Par Francois Gemenne (Professeur géopolitique de l'environnement, Sciences Po, Université libre de Bruxelles)
On entend beaucoup dire, dans certains milieux, que la crise actuelle serait "bonne pour le climat et l'environnement", ou qu'il faudrait "appliquer contre le changement climatique les mêmes mesures que contre le coronavirus". Non seulement c'est absolument insensible pour la situation très compliquée que vivent beaucoup de familles en ce moment, sans compter les personnels qui sont en première ligne, mais c'est aussi complètement faux et idiot. Je pense au contraire qu'à long-terme, cette crise sera une catastrophe pour le climat.
Bien sûr il y a des effets de court-terme sur l'environnement : baisse substantielle de la pollution atmosphérique, chute des émissions de gaz à effet de serre, etc. Mais sur le long-terme, ces effets temporaires seront sans doute insignifiants, et voici pourquoi :
1. Les émissions ont toujours tendance à rebondir, après une crise. On le voit déjà en Chine, on l'a vu après la crise de 2008-2009. Le climat a besoin d'une baisse soutenue et régulière des émissions de gaz à effet de serre, pas d'une année 'blanche'.
2. Des gouvernements annoncent déjà des plans de relance de leur industrie fossile. Le Canada annonce un plan massif de soutien aux secteurs pétrolier et gazier. Idem pour le secteur aérien, ou même les bateaux de croisières. Alors que le prix du baril de pétrole est au plus bas et que le plan de relance pourrait être l'occasion de planifier une économie bas-carbone, on risque de faire exactement le contraire et d'offrir une bouée de sauvetage à l'économie du carbone.
3. Surtout, beaucoup de gouvernements risquent d'en profiter pour remettre en cause les mesures de lutte contre le changement climatique, au nom de la relance économique. La Tchéquie et la Pologne demandent déjà l'abandon du Green New Deal européen.
4. Surtout, les mesures de confinement actuelles risquent d'instiller l'idée que la lutte contre le changement climatique demande l'arrêt complet de l'économie. Et plus tard, je doute fort qu'on se souvienne de l'époque du confinement comme d'une période bénie, sur le mode : "bien sûr c'était un peu pénible, mais c'était super pour le climat". Il y a véritable risque de rejet massif des mesures de lutte contre le changement climatique si l'on dit, comme certains activistes en ce moment, qu'il faudrait "faire pareil pour le climat".

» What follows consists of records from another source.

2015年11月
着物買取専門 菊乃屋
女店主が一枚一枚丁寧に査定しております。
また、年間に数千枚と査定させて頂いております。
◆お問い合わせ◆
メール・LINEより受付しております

Attention donc à cette rhétorique qu'on entend beaucoup : "Appliquons pour le climat les mêmes mesures que pour le #COVIDー19", ou encore "l'épidémie est une répétition générale avant le changement climatique". C'est irresponsable et dangereux. Parce que la crise du #coronavirus et le changement climatique ont certes beaucoup de points communs, mais sont fondamentalement différentes : pour l'instant, la pandémie touche surtout les pays industrialisés (Chine, Europe, USA). Le changement climatique, c'est l'inverse ! On ne peut pas espérer des bénéfices immédiats pour soi-même. Surtout, le changement climatique n'est pas une "crise": c'est une transformation irréversible. Il n'y aura pas de retour à la normale, pas de vaccin. Il faut des mesures structurelles, pas conjoncturelles.
Attention donc aux formules quasi religieuses du type : "la nature reprend ses droits", ou "la Terre se venge". D'abord les épidémies existaient avant le changement climatique, et surtout ce n'est pas comme ça qu'on va penser rationnellement l'après-crise. Alors qu'il faudrait s'y mettre dès maintenant.
NDLR: "Une église bien remise au milieu du village. Il y a en effet fort à craindre de la reprise. Le capitalisme n'est pas mort, bien au contraire, il se nourri de ce genre d'événement. Ce confinement obligatoire va creuser les inégalités, faire le lit des replis identitaires et les choux gras des GAFAM pour mieux endoctriner le bétail que nous sommes."